● Try it: Your answer is the lines below, exactly, from the one that contains "3: (1175, 501, 12.80)" through the one that contains "24: (580, 464, 15.45)", both included.

● Data for analysis:
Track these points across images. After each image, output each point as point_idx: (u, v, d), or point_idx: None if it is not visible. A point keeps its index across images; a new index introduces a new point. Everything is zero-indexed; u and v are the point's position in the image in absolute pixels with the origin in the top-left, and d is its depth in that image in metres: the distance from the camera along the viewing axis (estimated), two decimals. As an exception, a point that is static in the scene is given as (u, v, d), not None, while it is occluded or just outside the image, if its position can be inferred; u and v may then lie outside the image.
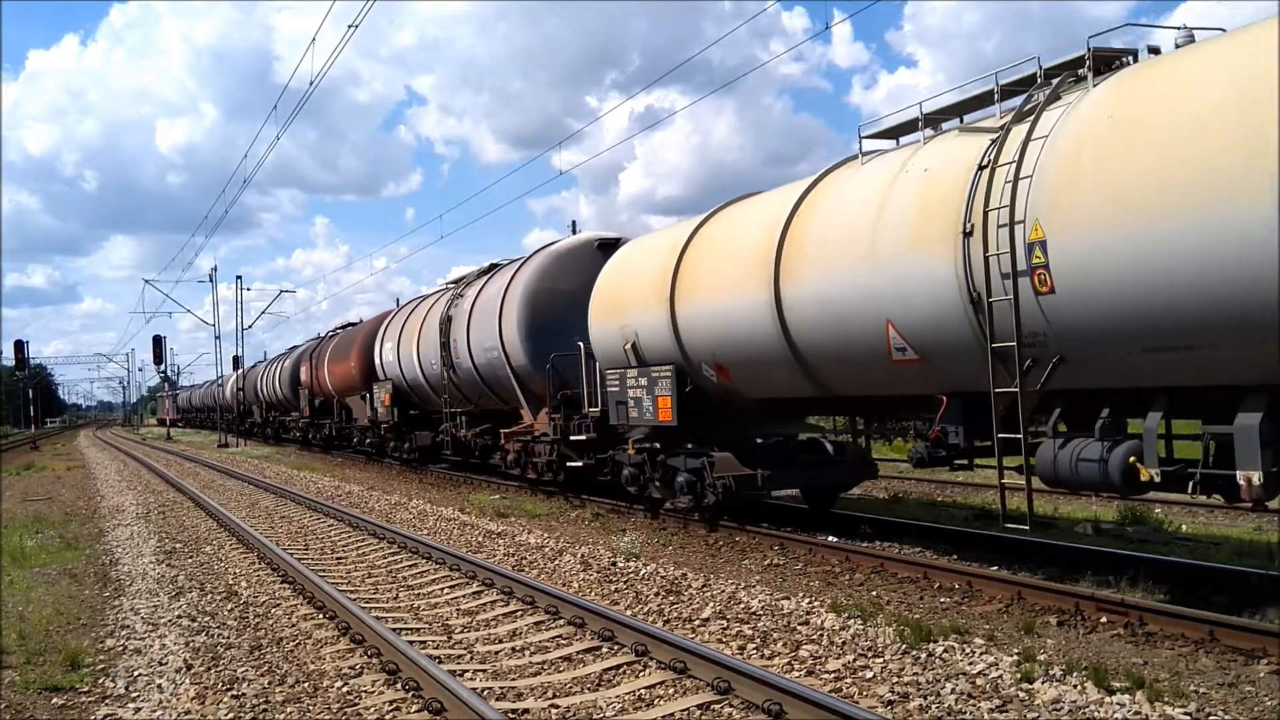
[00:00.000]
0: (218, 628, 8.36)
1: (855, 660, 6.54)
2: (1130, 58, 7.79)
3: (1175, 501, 12.80)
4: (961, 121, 9.20)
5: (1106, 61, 7.78)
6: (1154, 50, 7.77)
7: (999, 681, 5.94)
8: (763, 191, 12.22)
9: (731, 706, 5.77)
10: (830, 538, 11.13)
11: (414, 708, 6.05)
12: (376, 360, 25.73)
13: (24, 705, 6.52)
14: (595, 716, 5.83)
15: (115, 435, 75.02)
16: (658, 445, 13.19)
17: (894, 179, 9.12)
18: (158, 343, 59.42)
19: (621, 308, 13.50)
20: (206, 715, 6.13)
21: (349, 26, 17.37)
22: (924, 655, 6.52)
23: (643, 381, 13.01)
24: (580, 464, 15.45)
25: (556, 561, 10.71)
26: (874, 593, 8.90)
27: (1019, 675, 5.97)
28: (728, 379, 11.78)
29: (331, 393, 31.21)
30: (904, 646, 6.71)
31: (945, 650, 6.59)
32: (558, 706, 5.97)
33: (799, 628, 7.41)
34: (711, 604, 8.27)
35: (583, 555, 10.81)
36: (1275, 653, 6.32)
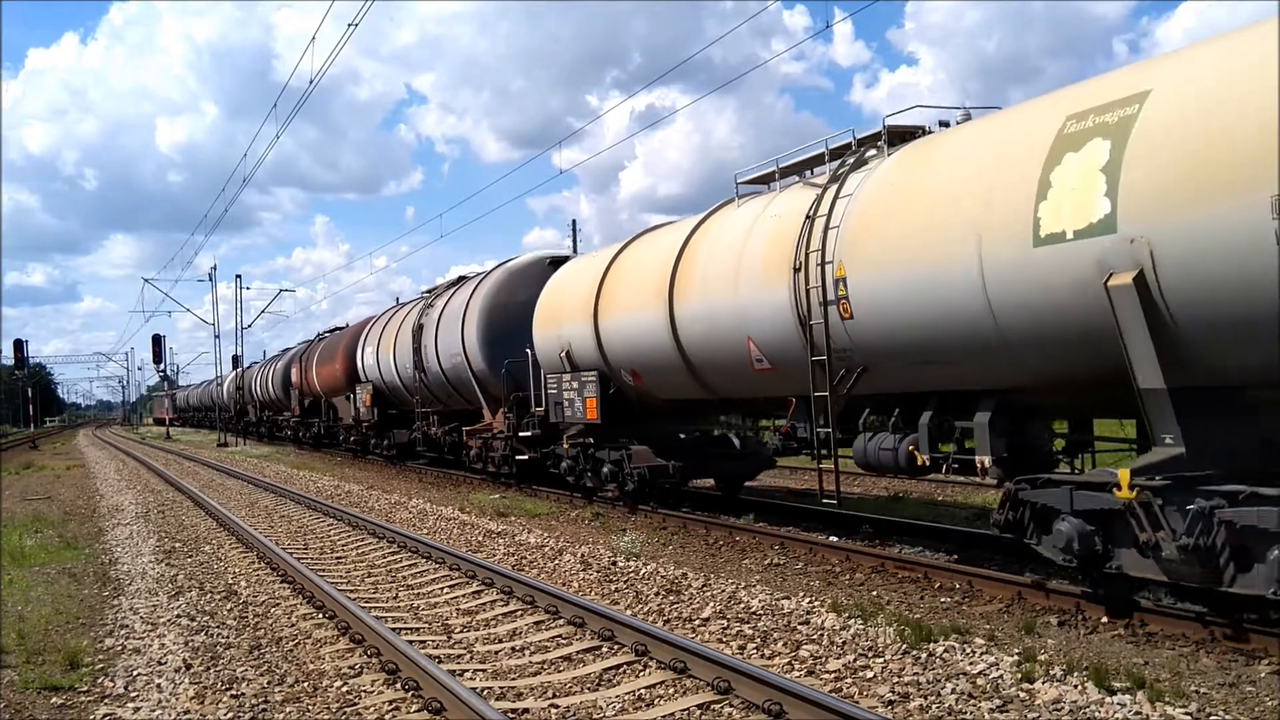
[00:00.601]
0: (217, 627, 8.35)
1: (856, 660, 6.53)
2: (922, 131, 9.67)
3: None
4: (812, 173, 10.90)
5: (905, 135, 9.69)
6: (944, 124, 9.55)
7: (999, 681, 5.93)
8: (674, 222, 14.02)
9: (731, 706, 5.76)
10: (831, 537, 11.15)
11: (414, 707, 6.04)
12: (359, 363, 27.34)
13: (23, 705, 6.51)
14: (595, 716, 5.82)
15: (114, 435, 74.99)
16: (590, 440, 15.02)
17: (754, 221, 11.04)
18: (157, 342, 59.22)
19: (558, 320, 15.27)
20: (206, 715, 6.12)
21: (349, 25, 17.37)
22: (924, 655, 6.51)
23: (575, 385, 14.79)
24: (527, 457, 17.30)
25: (556, 561, 10.70)
26: (874, 593, 8.89)
27: (1019, 675, 5.96)
28: (641, 383, 13.60)
29: (320, 393, 32.69)
30: (904, 646, 6.70)
31: (946, 650, 6.58)
32: (558, 706, 5.96)
33: (799, 627, 7.40)
34: (712, 604, 8.26)
35: (583, 555, 10.80)
36: (1276, 653, 6.32)
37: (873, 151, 9.89)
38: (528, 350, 16.48)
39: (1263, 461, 6.70)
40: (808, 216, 9.78)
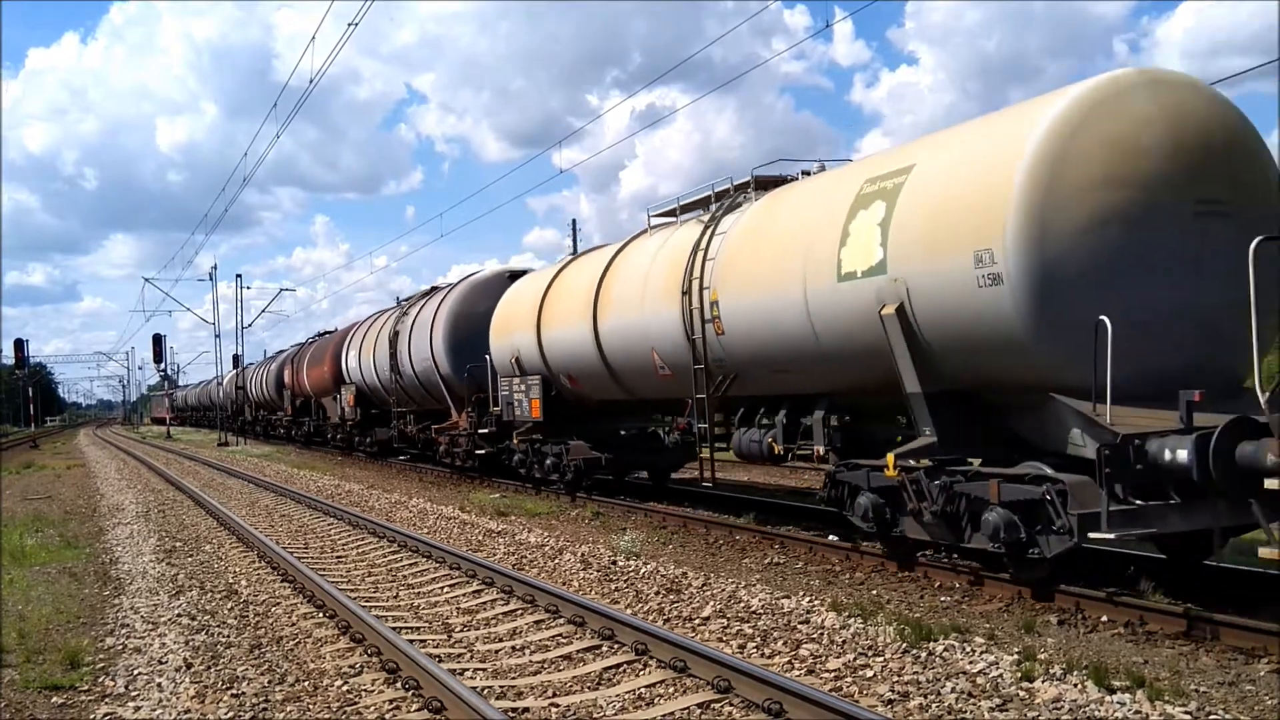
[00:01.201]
0: (217, 626, 8.36)
1: (855, 659, 6.53)
2: (785, 180, 11.69)
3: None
4: (707, 210, 12.63)
5: (772, 183, 11.75)
6: (806, 173, 11.54)
7: (999, 680, 5.93)
8: (605, 245, 15.98)
9: (731, 705, 5.76)
10: (831, 536, 11.16)
11: (414, 706, 6.04)
12: (344, 366, 29.45)
13: (24, 704, 6.51)
14: (595, 715, 5.82)
15: (115, 434, 75.00)
16: (537, 436, 16.94)
17: (658, 250, 13.04)
18: (157, 341, 59.26)
19: (509, 330, 17.31)
20: (206, 714, 6.12)
21: (349, 25, 17.38)
22: (924, 654, 6.52)
23: (523, 387, 16.77)
24: (484, 452, 19.25)
25: (557, 560, 10.70)
26: (874, 591, 8.89)
27: (1019, 674, 5.96)
28: (576, 386, 15.67)
29: (309, 393, 34.92)
30: (904, 645, 6.70)
31: (945, 649, 6.59)
32: (558, 705, 5.96)
33: (799, 626, 7.41)
34: (712, 603, 8.27)
35: (583, 554, 10.80)
36: (1276, 651, 6.32)
37: (745, 196, 11.90)
38: (487, 356, 18.29)
39: (1009, 449, 8.47)
40: (694, 249, 11.76)
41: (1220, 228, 7.53)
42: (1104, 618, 7.42)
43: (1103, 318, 7.16)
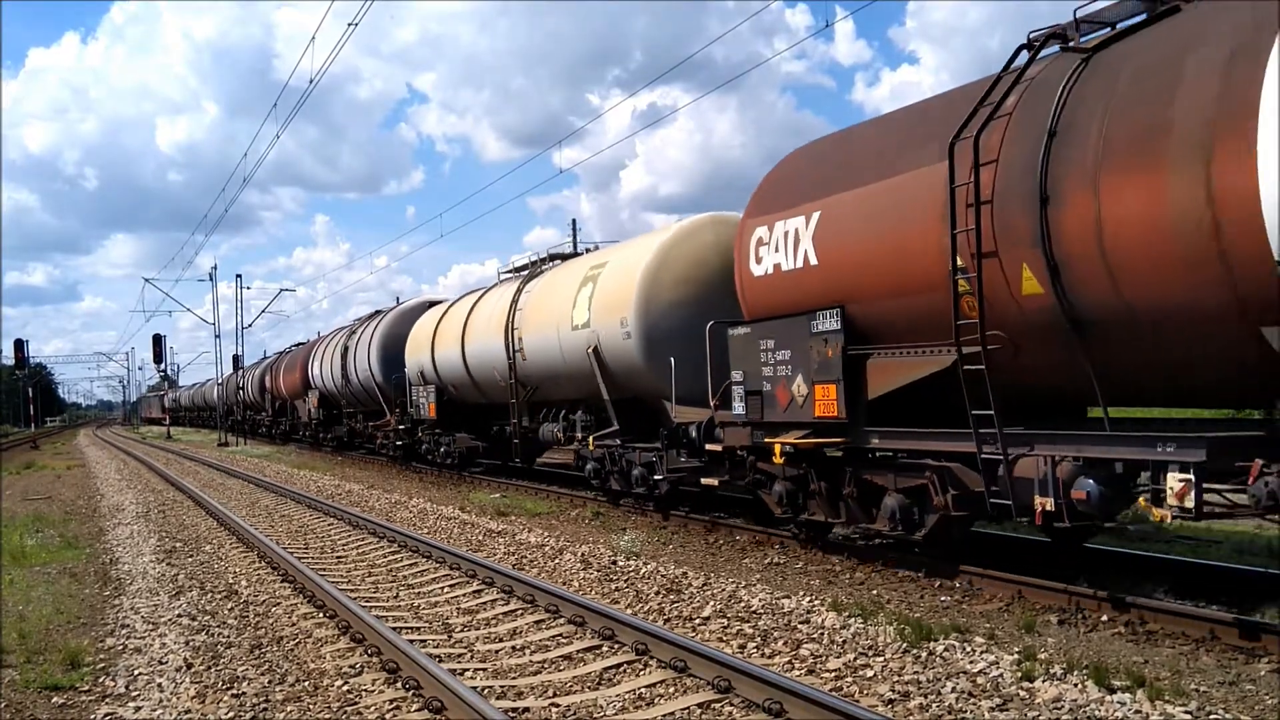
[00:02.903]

● Result for this task:
3: (1175, 501, 12.80)
4: (961, 121, 9.20)
5: (1106, 61, 7.78)
6: (1154, 50, 7.77)
7: (999, 681, 5.94)
8: (763, 191, 12.22)
9: (731, 706, 5.77)
10: (830, 538, 11.13)
11: (414, 708, 6.05)
12: (376, 360, 25.73)
13: (24, 705, 6.52)
14: (595, 716, 5.83)
15: (115, 435, 75.02)
16: (658, 445, 13.19)
17: (894, 179, 9.12)
18: (158, 343, 59.42)
19: (621, 308, 13.50)
20: (206, 715, 6.13)
21: (349, 26, 17.37)
22: (924, 655, 6.52)
23: (643, 381, 13.01)
24: (580, 464, 15.45)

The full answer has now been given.